This is unit meant to upgrade a dumb car into a smart one, a fresh take on the Asteroid Parrot has been selling for years. The company says the new system is compatible with 90 percent of the cars on the road today, anything that can fit a double DIN sized CD player. but the big selling point they pushed was that it makes it effortless to switch back and forth between the competing operating systems coming to market: Google's Android Auto and Apple's Carplay. Just connect your phone, push a button, and all your apps are pushed to the dashboard, where you can interact with them using voice controls and generally stay a little safer on the road.
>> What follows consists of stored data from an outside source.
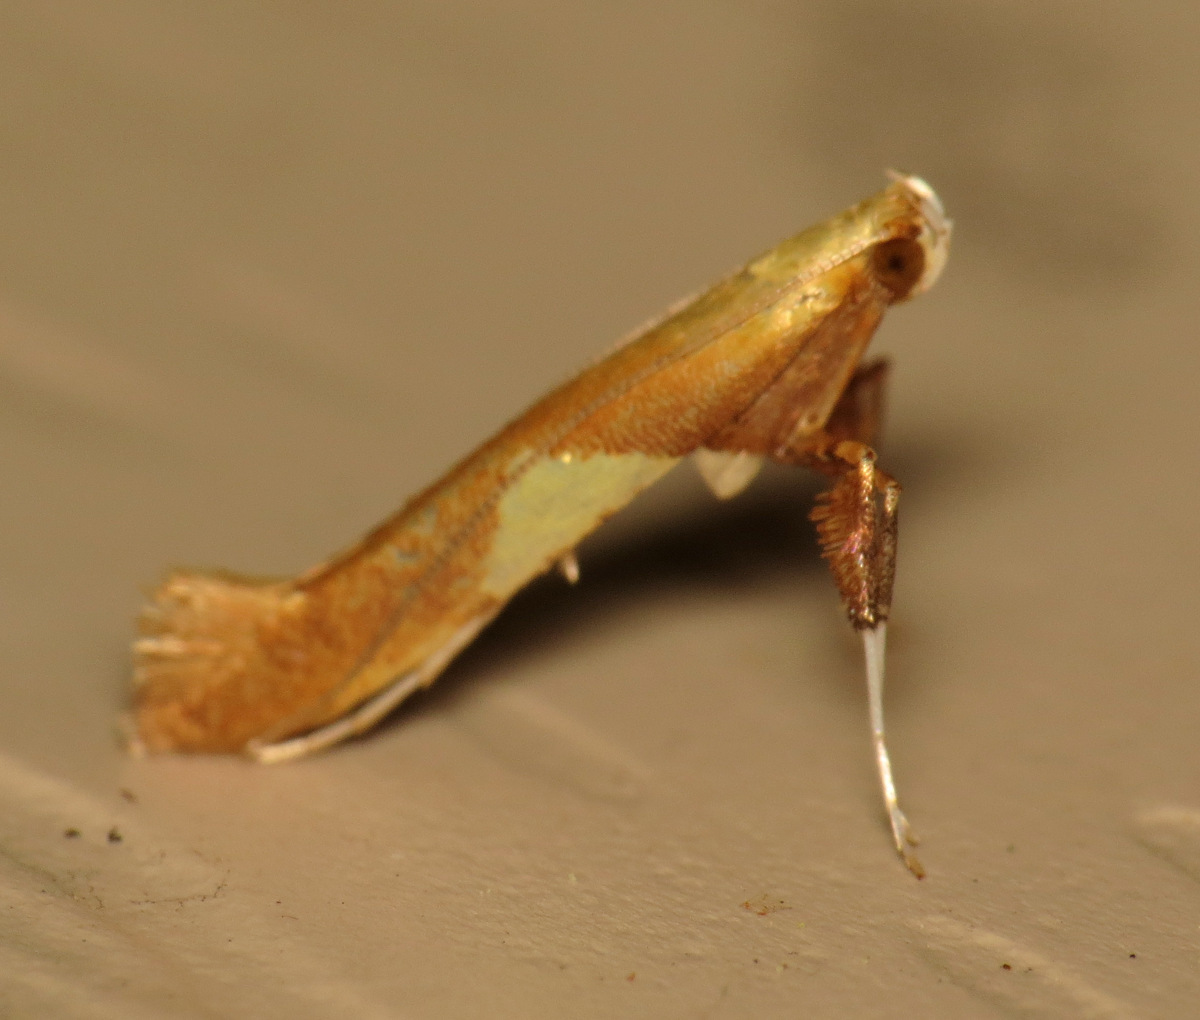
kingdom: Animalia
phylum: Arthropoda
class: Insecta
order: Lepidoptera
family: Gracillariidae
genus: Caloptilia
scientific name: Caloptilia packardella
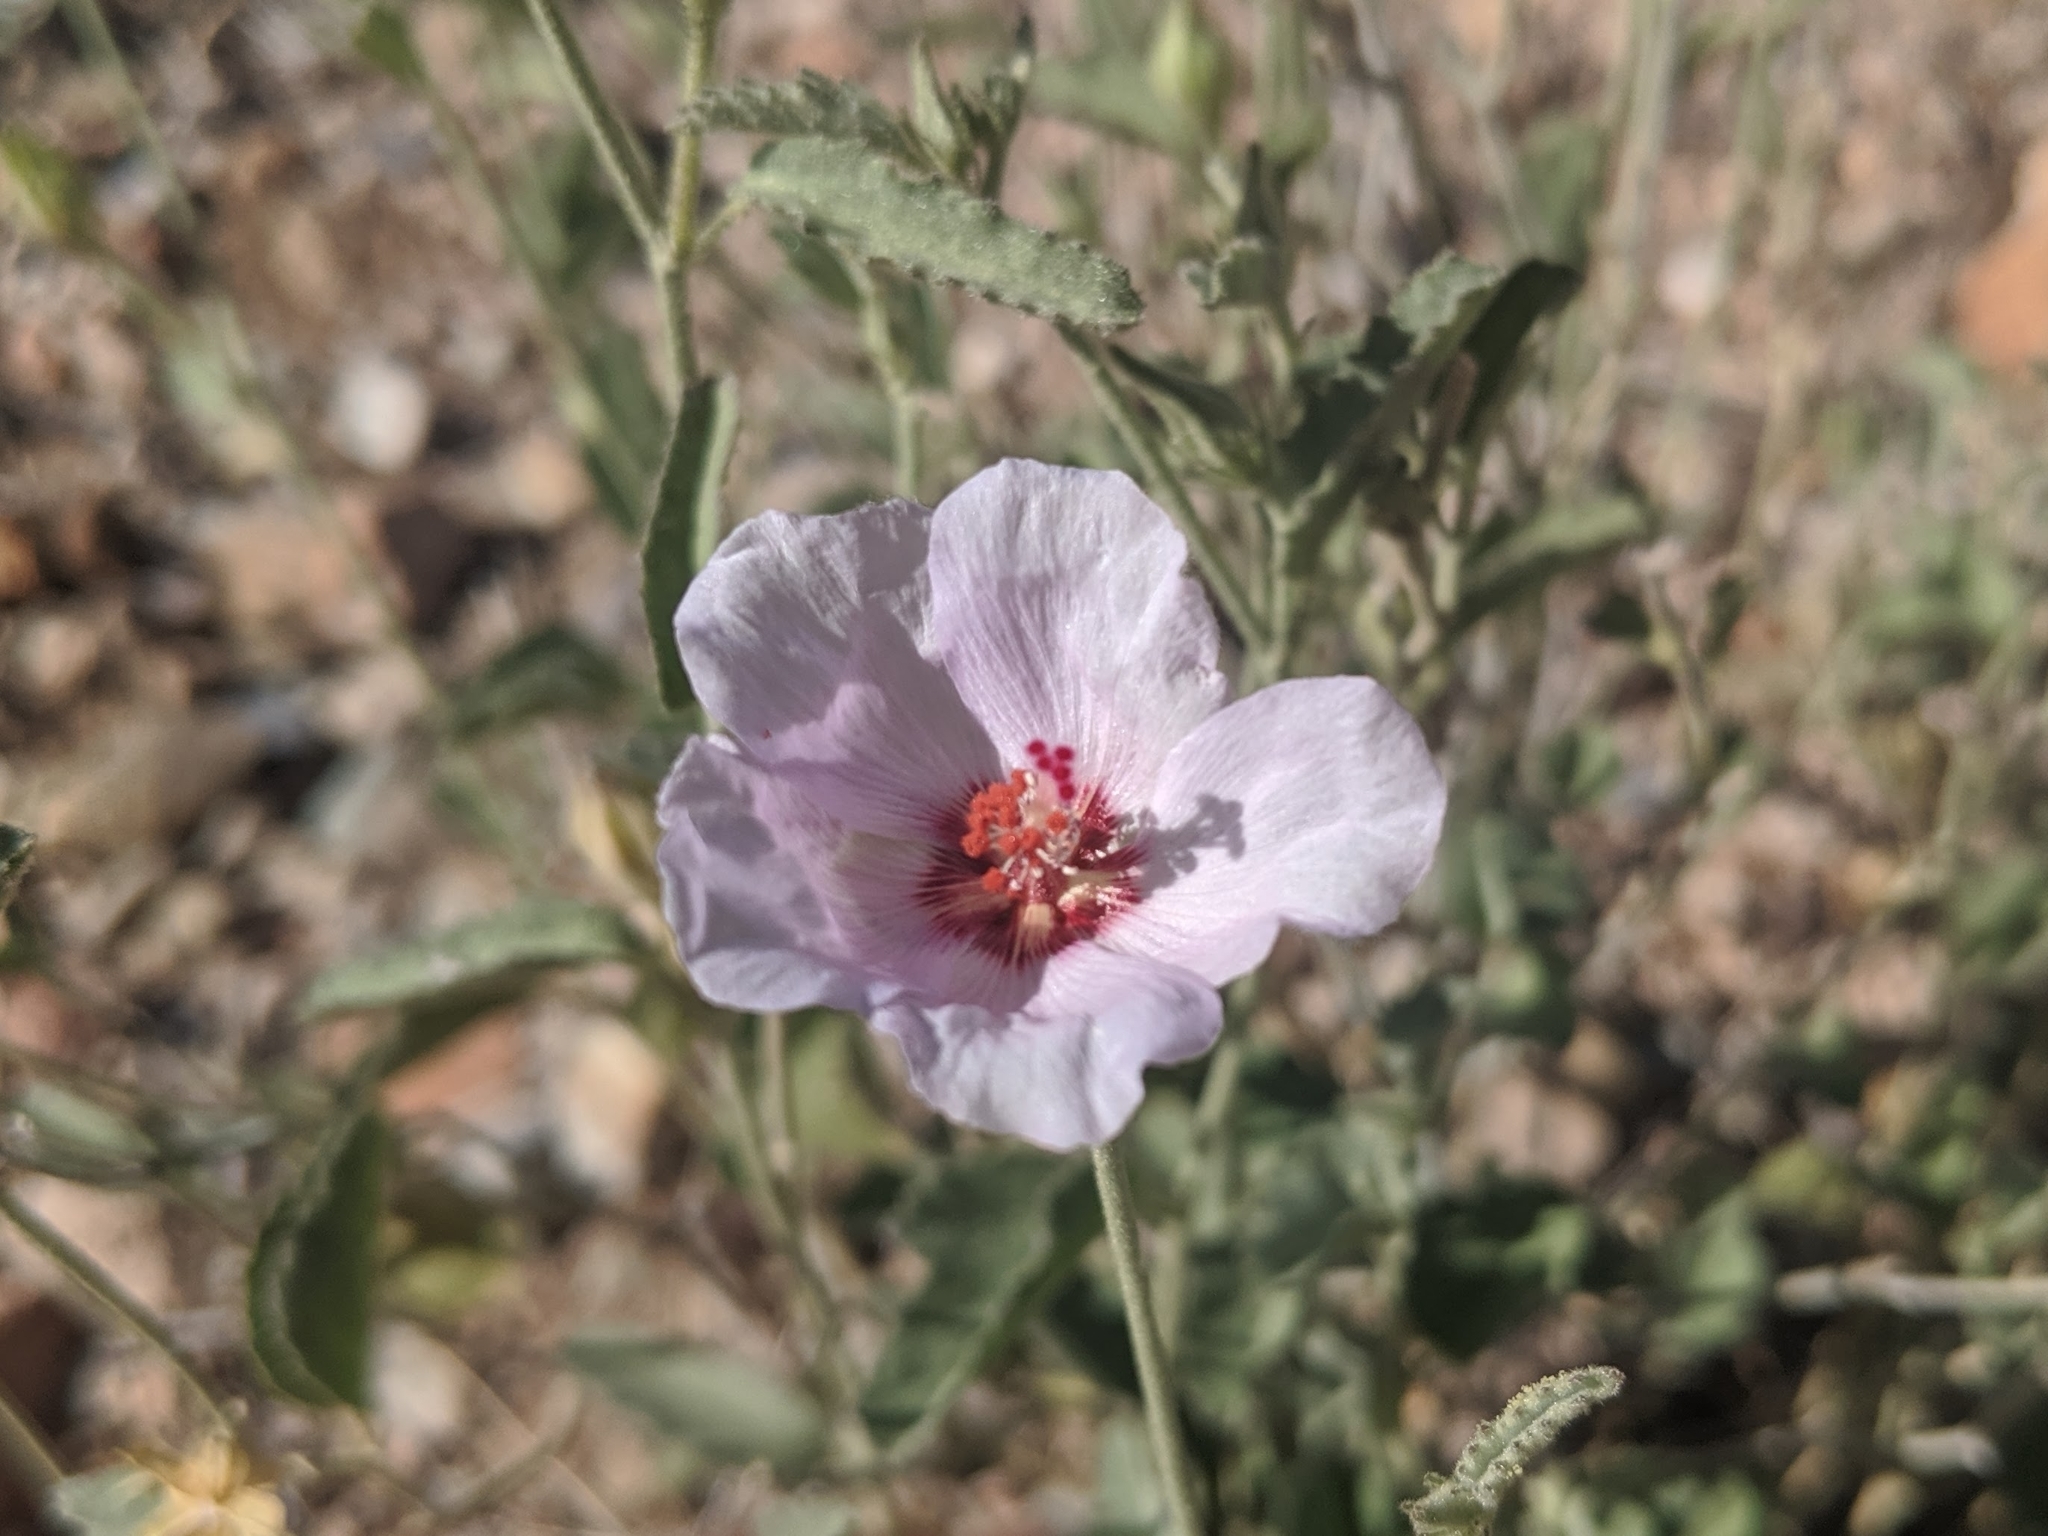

Parrot also has its own services available on the device, and some of what we saw was pretty cool. The interface is definitely faster, smoother, and more intuitive than many modern smartcar dashboards we played with. The RNB6 comes with a dashcam that can provide time lapse video, lane assist, and braking alerts based on the video feed from your dash cam. If your car has a rear facing camera the Parrot system offers parking assist based on that video feed.

Another nice feature of the unit is that is interacts with the OBD port in your car. It works like systems from Dash or Automatic. You can then see a detailed readout on your recent gas mileage and driving habits. If you get a check engine light, the system will be able to tell you what's wrong, so you can scope out how much the repair should cost before you get to the mechanic.